Microprocessor giant Intel announced Wednesday that it will cut 10,500 jobs, or about 10 percent of its global workforce, over the next 2 years as part of a wide-ranging restructuring aimed at making the company more agile. But many question Intel's move because the company had been expected to cut almost twice that many jobs.
Intel President and CEO Paul Otellini called the job cuts "wrenching" but necessary in a letter to employees. He said the cuts came about after an internal review of the company's operations was performed earlier this year. "These actions, while difficult, are essential to Intel becoming a more agile and efficient company, not just for this year or the next, but for years to come," he said.

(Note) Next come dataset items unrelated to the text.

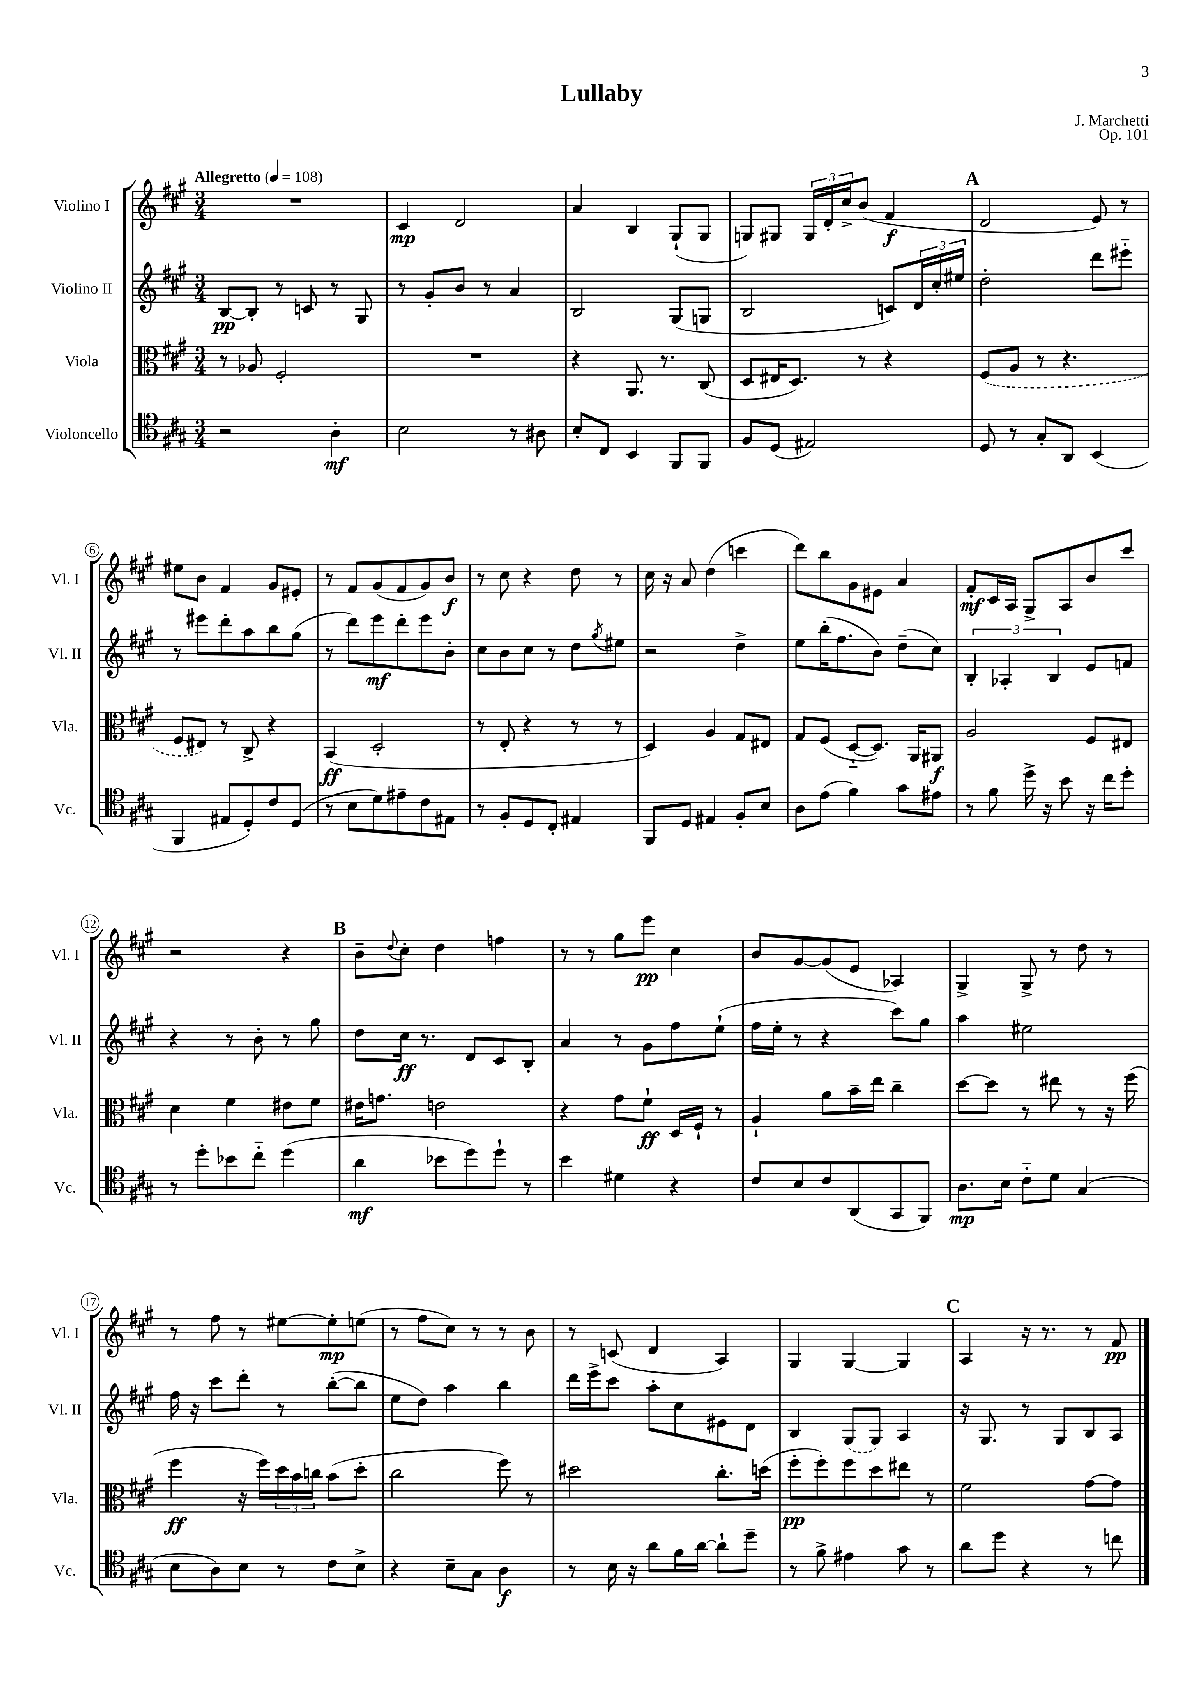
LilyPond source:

\header { title = "Lullaby" composer = "J. Marchetti" opus = "Op. 101" }
<<
\new StaffGroup <<
\new Staff = "s0" \with { instrumentName = "Violino I" shortInstrumentName = "Vl. I" } {
    \clef treble \key a \major \numericTimeSignature \time 3/4 \tempo "Allegretto" 4 = 108
    R2. |
    cis'4\mp d'2 |
    a'4 b4 gis8-!( gis8 |
    g8) gis8 \tuplet 3/2 { gis16 d'16-. cis''16-> } b'8( fis'4\f |
    \mark \markup { \bold "A" } d'2 e'8) r8 |
    eis''8 b'8 fis'4 gis'8 eis'8-. |
    r8 fis'8 gis'8( fis'8 gis'8) b'8\f |
    r8 cis''8 r4 d''8 r8 |
    cis''16 r16 a'8 d''4( c'''4 |
    d'''8) b''8 gis'8 eis'8 a'4 |
    fis'8-.\mf cis'16 a16 gis8-> a8 b'8 cis'''8 |
    r2 r4 |
    \mark \markup { \bold "B" } b'8-- \appoggiatura { d''8 } cis''8-. d''4 f''4 |
    r8 r8 gis''8 e'''8\pp cis''4 |
    b'8 gis'8~ gis'8( e'8 aes4) |
    gis4-> gis8-> r8 d''8 r8 |
    r8 fis''8 r8 eis''8~ eis''8-.\mp e''8( |
    r8 fis''8 cis''8) r8 r8 b'8 |
    r8 c'8( d'4 a4) |
    gis4 gis4~ gis4 |
    \mark \markup { \bold "C" } a4 r16 r8. r8 fis'8\pp \bar "|." |
}
\new Staff = "s1" \with { instrumentName = "Violino II" shortInstrumentName = "Vl. II" } {
    \clef treble \key a \major \numericTimeSignature \time 3/4
    b8~\pp b8-. r8 c'8 r8 gis8 |
    r8 gis'8-. b'8 r8 a'4 |
    b2 gis8( g8 |
    b2 c'8) \tuplet 3/2 { d'16 cis''16-. eis''16 } |
    \mark \markup { \bold "A" } d''2-. d'''8 eis'''8-_ |
    r8 eis'''8 d'''8-. a''8 b''8 gis''8( |
    r8 d'''8) e'''8\mf d'''8-. e'''8 b'8-. |
    cis''8 b'8 cis''8 r8 d''8 \acciaccatura { gis''8 } eis''8 |
    r2 d''4-> |
    e''8 b''16-.( fis''8. b'8) d''8--( cis''8) |
    \tuplet 3/2 { b4-. aes4-. b4 } e'8 f'8 |
    r4 r8 b'8-. r8 gis''8 |
    \mark \markup { \bold "B" } d''8 cis''16\ff r8. d'8 cis'8 b8-. |
    a'4 r8 gis'8 fis''8 e''8-!( |
    fis''16 e''16-. r8 r4 cis'''8) gis''8 |
    a''4 eis''2 |
    fis''16 r16 cis'''8 d'''8-. r8 b''8~-.( b''8 |
    e''8 d''8) a''4 b''4 |
    d'''16 e'''16-> cis'''8 a''8-. cis''8 eis'8 d'8 |
    b4 \once \slurDashed gis8( gis8) a4 |
    \mark \markup { \bold "C" } r16 gis8. r8 gis8 b8 a8 \bar "|." |
}
\new Staff = "s2" \with { instrumentName = "Viola" shortInstrumentName = "Vla." } {
    \clef alto \key a \major \numericTimeSignature \time 3/4
    r8 aes8 fis2-. |
    R2. |
    r4 a,8. r8. cis8( |
    d8 eis16 d8.) r8 r4 |
    \mark \markup { \bold "A" } \once \slurDashed fis8( a8 r8 r4. |
    fis8 eis8) r8 cis8-> r4 |
    b,4\ff( d2-. |
    r8 e8-. r4 r8 r8 |
    d4) a4 gis8 eis8 |
    gis8 fis8( d8~-_ d8.) a,16 ais,8\f |
    a2 fis8 eis8 |
    d'4 fis'4 eis'8 fis'8 |
    \mark \markup { \bold "B" } eis'16 g'8. e'2 |
    r4 gis'8 fis'8-!\ff d16 fis16-! r8 |
    a4-! a'8 b'16-- e''16 cis''4-- |
    d''8~ d''8 r8 eis''8 r8 r16 fis''16( |
    fis''4\ff r16 fis''16) \tuplet 3/2 { d''16 b'16 c''16 } b'8( d''8-. |
    cis''2 fis''8) r8 |
    dis''2 cis''8.-. d''16( |
    fis''8-.\pp fis''8-.) fis''8 d''8 eis''8 r8 |
    \mark \markup { \bold "C" } fis'2 gis'8~ gis'8 \bar "|." |
}
\new Staff = "s3" \with { instrumentName = "Violoncello" shortInstrumentName = "Vc." } {
    \clef tenor \key a \major \numericTimeSignature \time 3/4
    r2 a4-.\mf |
    b2 r8 ais8 |
    b8-. cis8 b,4 fis,8 fis,8 |
    fis8 d8( eis2) |
    \mark \markup { \bold "A" } d8 r8 gis8-. a,8 b,4( |
    fis,4 eis8 d8-.) cis'8 d8( |
    r8 b8 d'8) eis'8-- cis'8 eis8 |
    r8 fis8-. d8 cis8-. eis4 |
    fis,8 d8 eis4 fis8-. b8 |
    a8 e'8( fis'4) gis'8 eis'8 |
    r8 fis'8 d''16-> r16 b'8 r16 cis''16 d''8-. |
    r8 d''8-. bes'8 cis''8-_ d''4( |
    \mark \markup { \bold "B" } a'4\mf bes'8 d''8) d''8-! r8 |
    b'4 dis'4 r4 |
    cis'8 b8 cis'8 a,8( gis,8 fis,8) |
    a8.\mp b16 cis'8-_ d'8 gis4( |
    b8 a8) b8 r8 cis'8 b8-> |
    r4 b8-- gis8 a4\f |
    r8 b16 r16 a'8 fis'16 a'16~ a'8-! d''8-- |
    r8 fis'8-> eis'4 gis'8 r8 |
    \mark \markup { \bold "C" } a'8 d''8 r4 r8 c''8 \bar "|." |
}
>>
>>
\layout { \context { \Score \override BarNumber.stencil = #(make-stencil-circler 0.1 0.3 ly:text-interface::print) } }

Intel hopes to lower its workforce to about 92,000 by mid-2007 and save about $3 billion annually as a result. The cuts are needed because of intense competition from AMD, which has been making steady gains against Intel for the past few years. Intel still outsells AMD by a wide margin, but AMD has forced Intel to engage in a brutal price-cutting war that has lowered profit margins at both companies. AMD has also won big accounts with Intel partners including Dell, which recently announced that it will offer AMD microprocessors in its PCs for the first time. Dell expects to ship about 20 million PCs with AMD processors next year, compared to 25 to 30 million PCs with Intel-based processors.
Meanwhile, analysts are wondering why Intel hasn't taken the obvious step of eliminating some money-losing operations, such as its flash-memory unit, which supplies chips for cell phones and other devices. That unit posted a loss of $149 million in the previous quarter. Intel says only that it's continuing to look at other cost savings.